[[ Source material open ]]

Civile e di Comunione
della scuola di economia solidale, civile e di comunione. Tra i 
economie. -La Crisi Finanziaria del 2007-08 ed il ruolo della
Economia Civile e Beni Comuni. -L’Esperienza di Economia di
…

[[ Source material closed ]]
[[ Source material open ]]

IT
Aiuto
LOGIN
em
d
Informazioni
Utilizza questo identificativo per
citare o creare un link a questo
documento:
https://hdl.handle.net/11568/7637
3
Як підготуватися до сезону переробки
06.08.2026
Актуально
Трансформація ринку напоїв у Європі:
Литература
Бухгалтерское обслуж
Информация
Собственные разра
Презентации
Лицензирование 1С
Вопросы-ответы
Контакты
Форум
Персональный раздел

[[ Source material closed ]]

__What is required__
Pick from the records each line that contains the word "questo" and show it.

__Exercise answer__
Utilizza questo identificativo per
citare o creare un link a questo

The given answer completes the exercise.